[[ Extracted records, beginning ]]
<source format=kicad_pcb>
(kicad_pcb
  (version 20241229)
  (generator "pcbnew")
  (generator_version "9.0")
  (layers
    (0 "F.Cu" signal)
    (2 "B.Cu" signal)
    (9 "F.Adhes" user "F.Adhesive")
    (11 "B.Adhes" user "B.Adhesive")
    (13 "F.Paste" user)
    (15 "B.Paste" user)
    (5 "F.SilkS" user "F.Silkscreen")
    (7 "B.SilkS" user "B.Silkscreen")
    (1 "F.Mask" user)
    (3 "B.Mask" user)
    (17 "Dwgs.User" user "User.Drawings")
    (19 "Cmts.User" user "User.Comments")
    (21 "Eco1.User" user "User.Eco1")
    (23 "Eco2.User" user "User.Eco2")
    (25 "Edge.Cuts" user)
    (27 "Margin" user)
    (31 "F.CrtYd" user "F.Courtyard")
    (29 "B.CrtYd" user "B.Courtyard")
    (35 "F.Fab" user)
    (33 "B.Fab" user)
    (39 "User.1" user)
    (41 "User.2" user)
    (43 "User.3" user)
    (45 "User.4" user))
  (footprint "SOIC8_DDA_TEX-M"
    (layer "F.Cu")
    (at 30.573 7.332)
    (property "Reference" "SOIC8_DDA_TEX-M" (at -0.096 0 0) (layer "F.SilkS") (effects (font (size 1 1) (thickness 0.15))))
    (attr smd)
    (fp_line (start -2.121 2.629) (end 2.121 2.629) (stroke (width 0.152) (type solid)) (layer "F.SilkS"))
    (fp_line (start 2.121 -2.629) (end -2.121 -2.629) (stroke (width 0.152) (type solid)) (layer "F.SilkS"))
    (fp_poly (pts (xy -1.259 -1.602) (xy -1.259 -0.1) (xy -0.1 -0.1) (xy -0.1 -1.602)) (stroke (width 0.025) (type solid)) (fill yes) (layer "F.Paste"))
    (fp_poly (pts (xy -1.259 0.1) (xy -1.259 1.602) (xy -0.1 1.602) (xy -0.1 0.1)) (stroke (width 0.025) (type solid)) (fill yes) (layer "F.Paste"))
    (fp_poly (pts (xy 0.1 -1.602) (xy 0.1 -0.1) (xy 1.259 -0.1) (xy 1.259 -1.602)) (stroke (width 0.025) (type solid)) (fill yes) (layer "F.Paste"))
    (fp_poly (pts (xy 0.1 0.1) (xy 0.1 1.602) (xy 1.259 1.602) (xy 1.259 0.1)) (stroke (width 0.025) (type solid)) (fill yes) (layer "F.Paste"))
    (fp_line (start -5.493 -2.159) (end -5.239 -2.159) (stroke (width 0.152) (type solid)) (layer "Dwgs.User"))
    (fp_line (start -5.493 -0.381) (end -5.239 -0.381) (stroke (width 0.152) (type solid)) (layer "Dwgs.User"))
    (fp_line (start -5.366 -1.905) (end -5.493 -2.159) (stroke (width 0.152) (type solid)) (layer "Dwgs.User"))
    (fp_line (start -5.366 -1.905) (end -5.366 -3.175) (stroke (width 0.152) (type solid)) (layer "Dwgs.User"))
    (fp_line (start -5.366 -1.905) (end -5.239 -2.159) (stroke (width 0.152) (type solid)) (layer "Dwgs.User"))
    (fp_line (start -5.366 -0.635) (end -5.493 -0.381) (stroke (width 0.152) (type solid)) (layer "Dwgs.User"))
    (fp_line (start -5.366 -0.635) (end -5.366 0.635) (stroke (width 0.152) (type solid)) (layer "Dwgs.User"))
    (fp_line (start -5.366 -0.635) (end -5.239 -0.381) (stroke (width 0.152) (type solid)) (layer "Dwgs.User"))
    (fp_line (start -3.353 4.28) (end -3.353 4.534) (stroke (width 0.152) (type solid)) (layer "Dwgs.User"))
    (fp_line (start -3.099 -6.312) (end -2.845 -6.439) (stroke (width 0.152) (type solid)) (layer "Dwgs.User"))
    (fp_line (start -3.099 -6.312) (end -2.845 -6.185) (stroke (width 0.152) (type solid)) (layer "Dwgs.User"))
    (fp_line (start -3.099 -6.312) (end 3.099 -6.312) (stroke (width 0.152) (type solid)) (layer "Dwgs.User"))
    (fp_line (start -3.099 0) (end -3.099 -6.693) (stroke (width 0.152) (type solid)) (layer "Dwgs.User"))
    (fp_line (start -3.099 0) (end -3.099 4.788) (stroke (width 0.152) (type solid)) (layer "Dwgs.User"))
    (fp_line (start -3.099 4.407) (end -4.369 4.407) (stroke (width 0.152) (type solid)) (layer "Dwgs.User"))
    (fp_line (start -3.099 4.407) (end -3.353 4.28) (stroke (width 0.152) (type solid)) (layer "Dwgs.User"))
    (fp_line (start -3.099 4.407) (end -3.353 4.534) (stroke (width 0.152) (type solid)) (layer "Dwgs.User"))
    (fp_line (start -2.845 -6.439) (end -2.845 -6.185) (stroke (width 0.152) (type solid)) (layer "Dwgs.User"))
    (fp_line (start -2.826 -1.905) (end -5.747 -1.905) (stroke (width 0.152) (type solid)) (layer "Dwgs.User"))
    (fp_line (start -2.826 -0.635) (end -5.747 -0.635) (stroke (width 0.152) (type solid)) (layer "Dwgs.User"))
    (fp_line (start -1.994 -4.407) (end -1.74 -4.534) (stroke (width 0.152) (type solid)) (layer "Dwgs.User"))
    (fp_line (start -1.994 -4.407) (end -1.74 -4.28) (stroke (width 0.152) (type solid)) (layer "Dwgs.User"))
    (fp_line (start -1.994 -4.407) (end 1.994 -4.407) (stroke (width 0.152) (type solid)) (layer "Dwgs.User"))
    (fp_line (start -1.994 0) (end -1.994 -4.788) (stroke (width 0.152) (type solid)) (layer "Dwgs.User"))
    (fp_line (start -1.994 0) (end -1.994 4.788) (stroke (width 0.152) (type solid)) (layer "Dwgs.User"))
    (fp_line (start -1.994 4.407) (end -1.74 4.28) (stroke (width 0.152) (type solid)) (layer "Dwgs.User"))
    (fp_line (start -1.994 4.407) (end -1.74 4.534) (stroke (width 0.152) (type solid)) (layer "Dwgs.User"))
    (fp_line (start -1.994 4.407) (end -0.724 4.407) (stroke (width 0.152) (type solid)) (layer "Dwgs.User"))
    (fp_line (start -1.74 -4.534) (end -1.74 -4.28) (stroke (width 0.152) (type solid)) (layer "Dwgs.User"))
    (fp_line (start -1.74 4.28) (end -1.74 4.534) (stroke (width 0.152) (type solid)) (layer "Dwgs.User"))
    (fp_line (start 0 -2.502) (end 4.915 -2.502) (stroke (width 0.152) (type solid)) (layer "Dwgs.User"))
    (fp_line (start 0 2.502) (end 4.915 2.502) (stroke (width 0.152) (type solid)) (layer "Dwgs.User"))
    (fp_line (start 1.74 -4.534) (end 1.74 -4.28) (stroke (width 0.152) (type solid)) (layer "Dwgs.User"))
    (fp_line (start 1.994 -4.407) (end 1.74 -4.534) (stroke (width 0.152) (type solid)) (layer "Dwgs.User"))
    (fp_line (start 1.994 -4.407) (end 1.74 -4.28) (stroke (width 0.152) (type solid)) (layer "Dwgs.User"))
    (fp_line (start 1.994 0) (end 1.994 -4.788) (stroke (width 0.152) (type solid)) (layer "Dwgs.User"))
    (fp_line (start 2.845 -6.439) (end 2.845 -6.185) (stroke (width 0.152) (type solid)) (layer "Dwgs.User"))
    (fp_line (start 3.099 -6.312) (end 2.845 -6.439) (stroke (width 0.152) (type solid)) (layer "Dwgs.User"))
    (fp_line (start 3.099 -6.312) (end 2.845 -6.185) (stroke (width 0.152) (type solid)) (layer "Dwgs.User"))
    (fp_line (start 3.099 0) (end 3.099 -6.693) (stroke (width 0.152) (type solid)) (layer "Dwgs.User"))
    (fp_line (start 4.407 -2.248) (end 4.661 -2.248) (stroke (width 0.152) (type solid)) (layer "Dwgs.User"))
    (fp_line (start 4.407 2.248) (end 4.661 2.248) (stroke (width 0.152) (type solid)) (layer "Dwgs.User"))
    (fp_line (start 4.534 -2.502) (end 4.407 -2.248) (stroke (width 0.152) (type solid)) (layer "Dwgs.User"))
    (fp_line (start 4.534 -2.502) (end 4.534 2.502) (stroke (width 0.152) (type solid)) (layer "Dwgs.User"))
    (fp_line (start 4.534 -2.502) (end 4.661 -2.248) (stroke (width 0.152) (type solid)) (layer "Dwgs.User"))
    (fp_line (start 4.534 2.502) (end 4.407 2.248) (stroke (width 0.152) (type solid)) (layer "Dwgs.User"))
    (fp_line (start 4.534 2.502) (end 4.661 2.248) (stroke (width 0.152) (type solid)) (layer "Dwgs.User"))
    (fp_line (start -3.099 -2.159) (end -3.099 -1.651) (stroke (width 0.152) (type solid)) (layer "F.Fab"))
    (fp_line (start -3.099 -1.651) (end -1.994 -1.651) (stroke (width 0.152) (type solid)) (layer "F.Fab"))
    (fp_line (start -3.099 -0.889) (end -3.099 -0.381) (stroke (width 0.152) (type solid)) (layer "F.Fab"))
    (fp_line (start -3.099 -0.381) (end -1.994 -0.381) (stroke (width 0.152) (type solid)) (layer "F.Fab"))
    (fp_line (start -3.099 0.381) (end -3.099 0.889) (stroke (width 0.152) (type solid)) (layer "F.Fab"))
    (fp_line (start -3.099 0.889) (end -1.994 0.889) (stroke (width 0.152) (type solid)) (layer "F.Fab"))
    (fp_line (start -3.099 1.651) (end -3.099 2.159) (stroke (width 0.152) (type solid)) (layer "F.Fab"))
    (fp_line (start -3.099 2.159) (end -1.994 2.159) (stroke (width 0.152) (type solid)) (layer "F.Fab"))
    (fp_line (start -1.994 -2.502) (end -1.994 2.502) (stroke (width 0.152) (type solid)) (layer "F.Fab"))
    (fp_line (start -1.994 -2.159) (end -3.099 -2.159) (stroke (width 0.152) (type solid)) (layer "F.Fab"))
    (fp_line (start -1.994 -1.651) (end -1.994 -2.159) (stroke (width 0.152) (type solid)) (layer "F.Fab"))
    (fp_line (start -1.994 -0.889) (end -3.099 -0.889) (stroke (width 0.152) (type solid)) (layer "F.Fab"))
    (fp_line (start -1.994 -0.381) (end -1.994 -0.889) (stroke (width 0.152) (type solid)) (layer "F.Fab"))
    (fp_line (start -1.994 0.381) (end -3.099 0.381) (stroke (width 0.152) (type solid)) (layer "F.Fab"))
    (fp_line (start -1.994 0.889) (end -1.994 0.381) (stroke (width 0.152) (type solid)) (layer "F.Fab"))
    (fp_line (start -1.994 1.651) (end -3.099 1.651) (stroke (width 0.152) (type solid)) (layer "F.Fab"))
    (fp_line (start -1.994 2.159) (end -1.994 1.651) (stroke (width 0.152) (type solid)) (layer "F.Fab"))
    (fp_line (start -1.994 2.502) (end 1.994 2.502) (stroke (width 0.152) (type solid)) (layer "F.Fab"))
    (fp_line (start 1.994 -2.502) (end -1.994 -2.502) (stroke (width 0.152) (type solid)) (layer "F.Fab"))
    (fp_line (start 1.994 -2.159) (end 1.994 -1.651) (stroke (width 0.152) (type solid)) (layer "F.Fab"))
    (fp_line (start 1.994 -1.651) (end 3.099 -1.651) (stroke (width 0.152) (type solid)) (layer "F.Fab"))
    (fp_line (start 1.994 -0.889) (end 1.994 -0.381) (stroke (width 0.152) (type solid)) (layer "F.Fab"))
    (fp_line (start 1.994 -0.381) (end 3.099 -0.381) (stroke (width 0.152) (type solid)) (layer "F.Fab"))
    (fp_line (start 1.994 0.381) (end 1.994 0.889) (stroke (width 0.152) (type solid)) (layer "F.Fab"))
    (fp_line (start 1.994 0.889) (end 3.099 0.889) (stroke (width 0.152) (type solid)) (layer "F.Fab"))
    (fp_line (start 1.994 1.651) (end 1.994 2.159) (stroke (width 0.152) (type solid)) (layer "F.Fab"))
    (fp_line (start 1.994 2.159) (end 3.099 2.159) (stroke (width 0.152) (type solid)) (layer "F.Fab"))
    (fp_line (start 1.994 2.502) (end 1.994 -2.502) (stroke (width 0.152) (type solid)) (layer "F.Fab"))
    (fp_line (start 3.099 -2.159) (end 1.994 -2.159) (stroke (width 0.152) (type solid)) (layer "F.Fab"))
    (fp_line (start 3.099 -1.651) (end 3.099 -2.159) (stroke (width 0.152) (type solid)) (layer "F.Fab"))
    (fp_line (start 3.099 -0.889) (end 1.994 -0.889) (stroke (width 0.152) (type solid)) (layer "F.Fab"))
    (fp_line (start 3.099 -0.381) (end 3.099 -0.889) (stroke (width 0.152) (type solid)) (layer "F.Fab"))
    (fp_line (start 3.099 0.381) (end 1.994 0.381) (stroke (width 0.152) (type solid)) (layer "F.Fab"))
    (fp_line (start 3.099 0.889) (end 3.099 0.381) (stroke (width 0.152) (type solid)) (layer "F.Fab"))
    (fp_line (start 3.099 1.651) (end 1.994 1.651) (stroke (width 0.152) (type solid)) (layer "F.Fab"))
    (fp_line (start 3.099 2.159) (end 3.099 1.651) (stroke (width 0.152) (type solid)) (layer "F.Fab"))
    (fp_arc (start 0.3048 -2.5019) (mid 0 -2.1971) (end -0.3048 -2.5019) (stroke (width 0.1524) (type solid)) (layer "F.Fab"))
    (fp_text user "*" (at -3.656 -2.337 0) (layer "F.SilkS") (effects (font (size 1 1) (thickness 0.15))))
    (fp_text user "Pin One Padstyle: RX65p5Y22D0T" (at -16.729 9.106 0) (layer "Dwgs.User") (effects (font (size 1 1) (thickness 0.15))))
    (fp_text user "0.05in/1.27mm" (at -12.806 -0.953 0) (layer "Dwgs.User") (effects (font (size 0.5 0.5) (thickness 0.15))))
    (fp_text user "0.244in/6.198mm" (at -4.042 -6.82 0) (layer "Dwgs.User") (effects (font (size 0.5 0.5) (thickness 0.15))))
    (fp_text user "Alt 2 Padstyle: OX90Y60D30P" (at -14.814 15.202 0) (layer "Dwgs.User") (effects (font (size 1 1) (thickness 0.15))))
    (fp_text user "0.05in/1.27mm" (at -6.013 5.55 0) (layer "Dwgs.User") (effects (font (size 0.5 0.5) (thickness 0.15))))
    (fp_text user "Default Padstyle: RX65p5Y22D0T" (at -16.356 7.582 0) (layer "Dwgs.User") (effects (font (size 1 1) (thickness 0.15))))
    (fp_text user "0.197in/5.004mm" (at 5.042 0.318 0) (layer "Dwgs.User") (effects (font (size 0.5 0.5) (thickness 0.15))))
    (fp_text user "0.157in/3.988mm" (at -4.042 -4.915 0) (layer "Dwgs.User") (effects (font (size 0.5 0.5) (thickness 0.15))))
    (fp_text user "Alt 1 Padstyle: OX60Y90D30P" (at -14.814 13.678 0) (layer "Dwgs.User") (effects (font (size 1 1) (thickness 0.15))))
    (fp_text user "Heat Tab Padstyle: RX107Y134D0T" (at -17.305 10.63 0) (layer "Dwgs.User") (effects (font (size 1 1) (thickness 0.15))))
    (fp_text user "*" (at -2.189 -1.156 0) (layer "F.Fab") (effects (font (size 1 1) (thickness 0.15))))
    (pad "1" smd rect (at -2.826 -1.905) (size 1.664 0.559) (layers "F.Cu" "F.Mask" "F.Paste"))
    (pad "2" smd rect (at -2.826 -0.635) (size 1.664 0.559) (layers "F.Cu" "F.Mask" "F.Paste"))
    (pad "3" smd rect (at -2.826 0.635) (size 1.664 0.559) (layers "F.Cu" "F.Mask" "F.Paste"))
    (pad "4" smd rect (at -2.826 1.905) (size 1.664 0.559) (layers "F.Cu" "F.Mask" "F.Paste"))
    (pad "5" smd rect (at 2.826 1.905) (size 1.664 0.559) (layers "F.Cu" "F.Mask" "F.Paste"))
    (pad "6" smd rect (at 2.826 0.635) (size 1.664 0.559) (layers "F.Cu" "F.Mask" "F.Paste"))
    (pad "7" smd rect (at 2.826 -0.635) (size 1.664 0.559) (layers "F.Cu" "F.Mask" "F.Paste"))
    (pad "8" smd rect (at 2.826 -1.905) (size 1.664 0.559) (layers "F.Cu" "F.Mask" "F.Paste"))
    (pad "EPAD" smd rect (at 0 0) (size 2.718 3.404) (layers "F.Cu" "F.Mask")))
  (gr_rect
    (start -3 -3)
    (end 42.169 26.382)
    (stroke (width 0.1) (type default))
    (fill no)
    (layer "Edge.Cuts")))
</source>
[[ Extracted records, end ]]
## What the exercise asks
From the data above, output exactly the lines between the one containing "(fp_line (start -1.994 -0.889)" and the one containing "(fp_line (start -1.994 -0.381)", counting both of them.

## Result of the exercise
    (fp_line (start -1.994 -0.889) (end -3.099 -0.889) (stroke (width 0.152) (type solid)) (layer "F.Fab"))
    (fp_line (start -1.994 -0.381) (end -1.994 -0.889) (stroke (width 0.152) (type solid)) (layer "F.Fab"))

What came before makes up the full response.